I got the name from Jim Massey who had suggested it as part of a title for the thesis of another doctoral student I know.
I have heard this attributed to Gallager, but the word “genie” might even come up in the Wozencraft-Jacobs book from the mid-60s (not sure!). I suspect that it goes back even further.
A little further searching along those directions turned up some more hits. On page 366 of Viterbi and Omura’s 1978 text Principles of Digital Communication and Coding, while discussing the distribution of computation in convolutional codes they write “[W]e begin by considering a sequential decoder aided by a benevolent genie who oversees the decoder action on each incorrect subset.”

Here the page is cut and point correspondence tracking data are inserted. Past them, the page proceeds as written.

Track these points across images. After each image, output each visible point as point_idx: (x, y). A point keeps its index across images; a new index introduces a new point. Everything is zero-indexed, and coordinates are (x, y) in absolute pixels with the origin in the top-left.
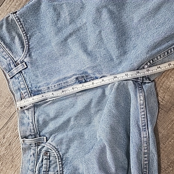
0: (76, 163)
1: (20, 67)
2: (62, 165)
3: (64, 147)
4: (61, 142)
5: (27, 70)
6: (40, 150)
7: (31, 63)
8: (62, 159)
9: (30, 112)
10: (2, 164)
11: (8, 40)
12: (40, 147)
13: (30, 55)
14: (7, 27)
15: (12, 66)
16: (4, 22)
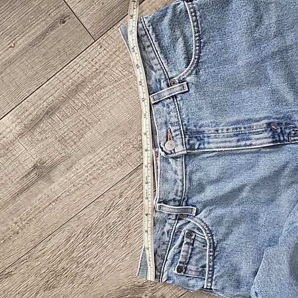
0: (236, 258)
1: (176, 89)
2: (214, 257)
3: (222, 230)
4: (219, 221)
5: (185, 96)
6: (180, 228)
7: (196, 86)
8: (215, 248)
9: (179, 163)
10: (108, 237)
11: (166, 41)
12: (181, 222)
13: (197, 73)
14: (171, 20)
15: (164, 84)
16: (170, 11)
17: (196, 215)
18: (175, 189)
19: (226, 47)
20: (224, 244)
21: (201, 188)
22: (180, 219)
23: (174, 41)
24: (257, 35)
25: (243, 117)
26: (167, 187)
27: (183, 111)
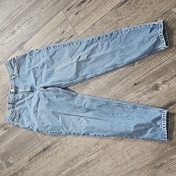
0: (24, 118)
1: (14, 77)
2: (19, 118)
3: (21, 111)
4: (21, 109)
5: (16, 79)
6: (14, 110)
7: (18, 76)
8: (20, 116)
9: (13, 95)
11: (13, 66)
12: (14, 109)
13: (18, 73)
14: (13, 61)
15: (12, 76)
16: (13, 59)
17: (16, 107)
18: (11, 101)
19: (25, 67)
20: (22, 115)
21: (18, 100)
22: (14, 108)
23: (15, 66)
24: (30, 65)
25: (27, 84)
26: (9, 100)
27: (16, 82)
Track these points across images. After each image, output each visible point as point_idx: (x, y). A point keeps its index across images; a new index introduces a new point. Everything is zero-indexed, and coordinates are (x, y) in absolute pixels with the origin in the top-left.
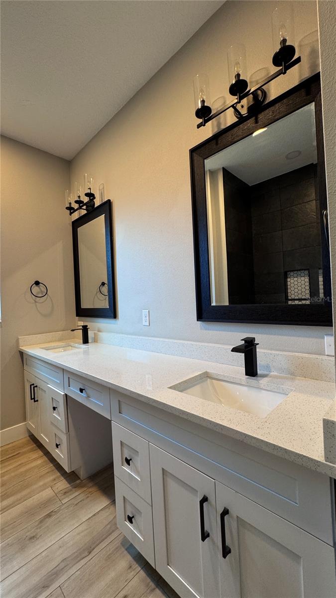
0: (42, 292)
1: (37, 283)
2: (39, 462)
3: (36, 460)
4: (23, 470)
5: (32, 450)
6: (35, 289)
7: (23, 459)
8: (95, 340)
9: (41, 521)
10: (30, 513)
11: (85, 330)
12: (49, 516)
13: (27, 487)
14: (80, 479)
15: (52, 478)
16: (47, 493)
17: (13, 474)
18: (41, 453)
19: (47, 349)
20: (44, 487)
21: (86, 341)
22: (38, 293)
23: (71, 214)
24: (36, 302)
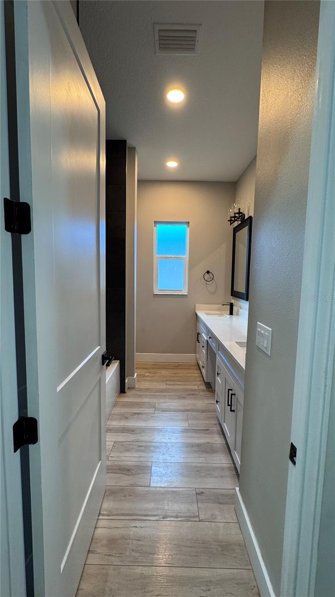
0: (210, 278)
1: (208, 272)
2: (197, 375)
3: (196, 374)
4: (189, 375)
5: (196, 369)
6: (207, 276)
7: (191, 371)
8: (237, 314)
9: (190, 395)
10: (186, 390)
11: (232, 305)
12: (193, 394)
13: (188, 382)
14: (211, 388)
15: (200, 383)
16: (196, 387)
17: (185, 375)
18: (200, 372)
19: (207, 314)
20: (195, 385)
21: (231, 313)
22: (208, 279)
23: (231, 224)
24: (206, 284)
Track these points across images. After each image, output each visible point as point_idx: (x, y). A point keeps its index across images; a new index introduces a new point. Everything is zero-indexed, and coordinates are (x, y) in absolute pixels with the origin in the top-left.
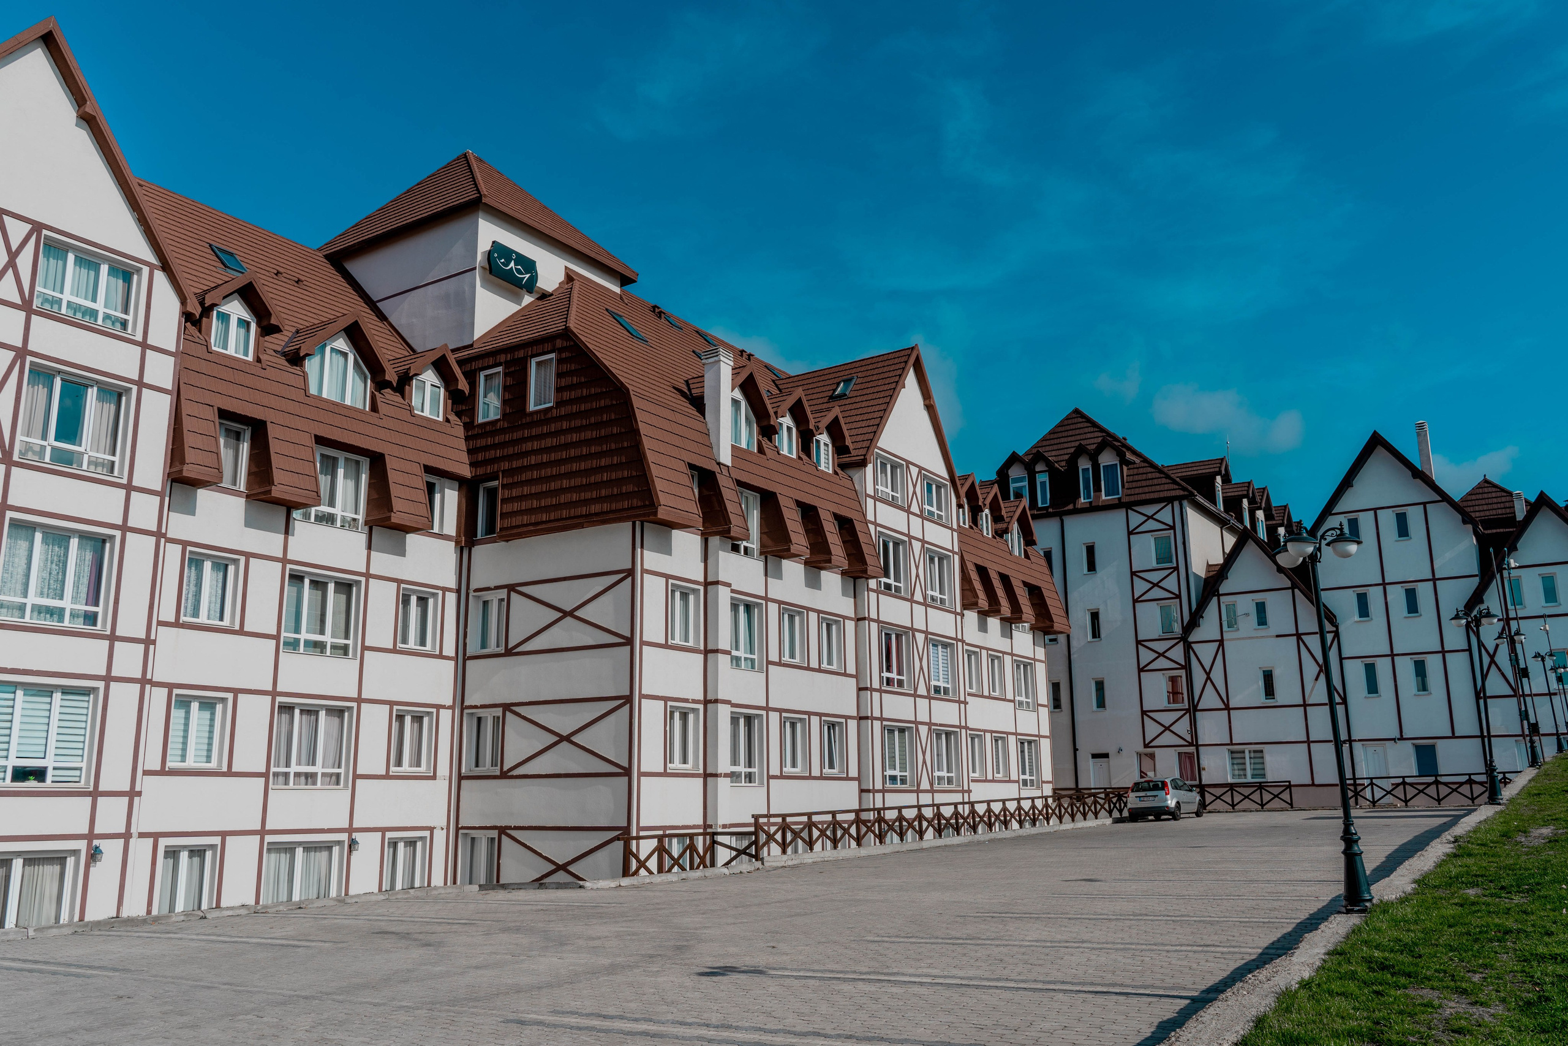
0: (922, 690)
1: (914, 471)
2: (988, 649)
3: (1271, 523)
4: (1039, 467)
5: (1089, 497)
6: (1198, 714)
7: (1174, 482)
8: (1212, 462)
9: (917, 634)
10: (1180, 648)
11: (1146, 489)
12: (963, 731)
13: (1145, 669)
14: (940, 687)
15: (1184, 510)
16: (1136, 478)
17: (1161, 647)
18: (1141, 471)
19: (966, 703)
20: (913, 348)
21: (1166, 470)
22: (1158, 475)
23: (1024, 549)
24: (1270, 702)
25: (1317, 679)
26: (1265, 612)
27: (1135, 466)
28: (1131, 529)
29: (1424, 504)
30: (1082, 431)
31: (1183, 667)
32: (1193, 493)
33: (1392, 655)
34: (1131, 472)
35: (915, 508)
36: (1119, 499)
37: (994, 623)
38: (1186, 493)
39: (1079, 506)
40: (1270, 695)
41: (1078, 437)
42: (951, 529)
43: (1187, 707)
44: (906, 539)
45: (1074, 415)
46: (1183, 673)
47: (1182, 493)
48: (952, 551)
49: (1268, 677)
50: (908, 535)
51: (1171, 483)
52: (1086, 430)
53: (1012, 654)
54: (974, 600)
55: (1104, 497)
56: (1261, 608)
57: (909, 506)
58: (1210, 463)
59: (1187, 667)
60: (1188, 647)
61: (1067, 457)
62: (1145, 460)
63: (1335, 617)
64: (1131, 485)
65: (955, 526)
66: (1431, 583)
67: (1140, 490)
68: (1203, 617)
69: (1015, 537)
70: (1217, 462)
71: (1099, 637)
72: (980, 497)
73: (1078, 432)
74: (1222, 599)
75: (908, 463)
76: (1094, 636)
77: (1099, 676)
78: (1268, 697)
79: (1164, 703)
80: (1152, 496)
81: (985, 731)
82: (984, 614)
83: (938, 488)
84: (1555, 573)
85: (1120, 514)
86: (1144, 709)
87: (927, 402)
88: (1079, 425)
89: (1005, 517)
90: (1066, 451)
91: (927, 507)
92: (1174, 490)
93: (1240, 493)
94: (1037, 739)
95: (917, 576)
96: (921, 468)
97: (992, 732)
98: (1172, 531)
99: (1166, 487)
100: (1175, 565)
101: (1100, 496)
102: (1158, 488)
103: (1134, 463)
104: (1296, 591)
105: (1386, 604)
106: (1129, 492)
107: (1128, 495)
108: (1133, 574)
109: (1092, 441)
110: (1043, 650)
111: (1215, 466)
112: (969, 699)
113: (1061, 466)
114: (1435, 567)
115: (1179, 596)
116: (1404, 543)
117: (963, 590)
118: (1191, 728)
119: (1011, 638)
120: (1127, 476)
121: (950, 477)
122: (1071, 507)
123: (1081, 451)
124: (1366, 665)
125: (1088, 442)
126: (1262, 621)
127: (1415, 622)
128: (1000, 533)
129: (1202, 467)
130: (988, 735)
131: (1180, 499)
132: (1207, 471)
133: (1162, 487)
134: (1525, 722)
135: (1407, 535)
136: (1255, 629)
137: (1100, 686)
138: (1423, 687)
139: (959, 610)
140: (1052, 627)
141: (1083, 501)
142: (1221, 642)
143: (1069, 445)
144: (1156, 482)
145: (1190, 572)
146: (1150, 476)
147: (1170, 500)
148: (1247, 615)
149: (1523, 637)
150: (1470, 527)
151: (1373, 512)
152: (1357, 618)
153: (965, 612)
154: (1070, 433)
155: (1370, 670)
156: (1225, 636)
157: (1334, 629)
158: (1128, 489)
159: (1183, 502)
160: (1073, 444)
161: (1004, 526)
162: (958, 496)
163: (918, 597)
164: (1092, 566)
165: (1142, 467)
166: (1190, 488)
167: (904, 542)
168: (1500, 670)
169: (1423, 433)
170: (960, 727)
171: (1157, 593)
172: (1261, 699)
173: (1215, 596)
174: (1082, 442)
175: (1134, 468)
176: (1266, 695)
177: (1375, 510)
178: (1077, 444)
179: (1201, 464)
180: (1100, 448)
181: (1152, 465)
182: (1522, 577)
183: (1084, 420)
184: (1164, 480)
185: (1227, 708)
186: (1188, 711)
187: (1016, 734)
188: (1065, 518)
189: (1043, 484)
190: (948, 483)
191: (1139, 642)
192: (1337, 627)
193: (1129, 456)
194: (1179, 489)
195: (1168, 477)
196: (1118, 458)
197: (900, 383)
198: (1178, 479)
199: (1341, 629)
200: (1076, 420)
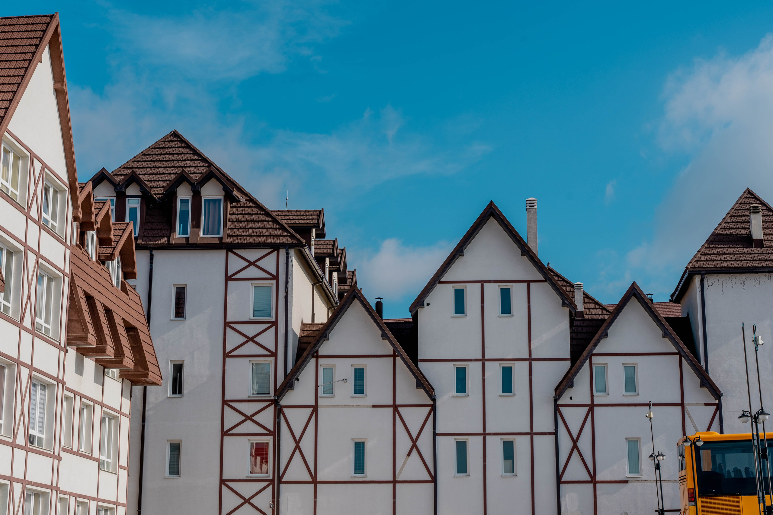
0: (21, 440)
1: (38, 166)
2: (82, 396)
3: (342, 287)
4: (131, 190)
5: (185, 232)
6: (282, 486)
7: (282, 228)
8: (310, 213)
9: (22, 368)
10: (271, 410)
11: (251, 232)
12: (54, 492)
13: (229, 433)
14: (34, 436)
15: (290, 260)
16: (240, 218)
17: (249, 409)
18: (246, 210)
19: (59, 459)
20: (52, 17)
21: (274, 214)
22: (264, 218)
23: (122, 281)
24: (359, 477)
25: (409, 455)
26: (363, 380)
27: (239, 204)
28: (230, 274)
29: (529, 282)
30: (180, 157)
31: (271, 433)
32: (302, 242)
33: (484, 434)
34: (235, 211)
35: (34, 213)
36: (221, 239)
37: (89, 364)
38: (295, 241)
39: (173, 241)
40: (359, 470)
41: (182, 164)
42: (64, 244)
43: (271, 478)
44: (22, 248)
45: (173, 138)
46: (270, 440)
47: (289, 240)
48: (63, 272)
49: (360, 448)
50: (24, 244)
51: (278, 228)
52: (185, 157)
53: (102, 404)
54: (83, 334)
55: (202, 235)
56: (359, 374)
57: (29, 208)
58: (307, 213)
59: (276, 433)
60: (279, 412)
61: (165, 184)
62: (251, 200)
63: (433, 389)
64: (234, 225)
65: (68, 243)
66: (527, 363)
67: (245, 232)
68: (297, 379)
69: (114, 266)
70: (315, 213)
71: (180, 393)
72: (94, 212)
73: (175, 157)
74: (321, 361)
75: (34, 156)
76: (174, 392)
77: (175, 437)
78: (358, 471)
79: (245, 474)
80: (257, 240)
81: (70, 494)
82: (83, 352)
83: (56, 192)
84: (636, 364)
85: (219, 256)
86: (224, 478)
87: (59, 85)
88: (177, 150)
89: (113, 240)
90: (163, 177)
91: (44, 214)
92: (281, 236)
93: (325, 251)
94: (114, 506)
95: (29, 297)
96: (44, 165)
97: (77, 496)
98: (274, 282)
99: (273, 232)
100: (274, 319)
101: (199, 233)
102: (264, 232)
103: (239, 201)
104: (398, 359)
105: (484, 380)
106: (232, 232)
107: (230, 236)
108: (227, 324)
109: (196, 170)
110: (128, 402)
111: (313, 217)
112: (63, 454)
113: (157, 193)
114: (533, 347)
115: (274, 354)
116: (506, 319)
117: (69, 320)
118: (273, 502)
119: (103, 385)
120: (230, 214)
121: (69, 181)
122: (164, 241)
123: (182, 178)
124: (458, 443)
125: (192, 170)
126: (359, 389)
127: (508, 401)
128: (103, 260)
129: (299, 217)
130: (73, 499)
131: (288, 246)
132: (305, 221)
133: (268, 232)
134: (762, 505)
135: (509, 312)
136: (351, 397)
137: (175, 448)
138: (511, 469)
139: (63, 345)
140: (146, 376)
141: (178, 236)
142: (315, 409)
143: (170, 170)
144: (262, 225)
145: (289, 329)
146: (256, 218)
147: (275, 247)
148: (345, 380)
149: (767, 417)
150: (567, 310)
151: (479, 285)
152: (454, 393)
153: (68, 348)
154: (167, 157)
155: (462, 448)
156: (320, 402)
157: (431, 403)
158: (230, 229)
159: (289, 250)
160: (174, 170)
161: (109, 251)
162: (75, 207)
163: (27, 323)
164: (180, 312)
165: (247, 207)
166: (299, 237)
167: (18, 251)
168: (581, 455)
169: (533, 211)
170: (50, 487)
171: (251, 348)
172: (349, 473)
173: (313, 357)
174: (187, 170)
175: (238, 207)
176: (356, 469)
177: (482, 283)
178: (179, 170)
179: (298, 213)
180: (206, 179)
181: (259, 206)
182: (609, 365)
183: (183, 145)
184: (271, 225)
185: (315, 481)
186: (272, 482)
187: (97, 500)
188: (155, 252)
189: (133, 211)
190: (67, 189)
191: (225, 402)
192: (434, 400)
193: (236, 193)
194: (287, 236)
195: (275, 221)
196: (224, 194)
197: (38, 55)
198: (286, 226)
199: (438, 403)
200: (174, 144)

But indeed, as Gerhard indicates, there is a reference in Wozencraft and Jacobs (1965). From Rimoldi and Urbanke’s paper on rate splitting, they write “[C]onceptually, we follow the lead of Wozencraft and Jacobs [29, p. 419] and postulate a genie who always knows the codeword of user 2…” Following up on that reference, in reference to the decoding of convolutional codes, Wozencraft and Jacobs write “… assume initially that a magic genie directs the decoder to the correct starting node for determining each …”
In the bibliographic notes in Viterbi and Omura, they write
As was noted previously, the original sequential decoding algorithm was proposed and analyzed by Wozencraft . The Fano algorithm , with various minor modifications, has been analyzed by Yudkin , Wozencraft and Jacobs , Gallager , and Jelinek [1968a]. Two versions of stack algorithms and their performance analyses are due to Zigangirov  and Jelinek [1969a]. The precise form of the Pareto distribution on computation emerged from the works of Savage  for the upper bound, and of Jacobs and Berlekamp  for the lower bound.
So it seems that if the argument is due to Wozencraft, the source of the genie argument in this context is probably due to the Wozencraft and Jacobs book, but the credit for the analogy to genies is probably lost in time to us.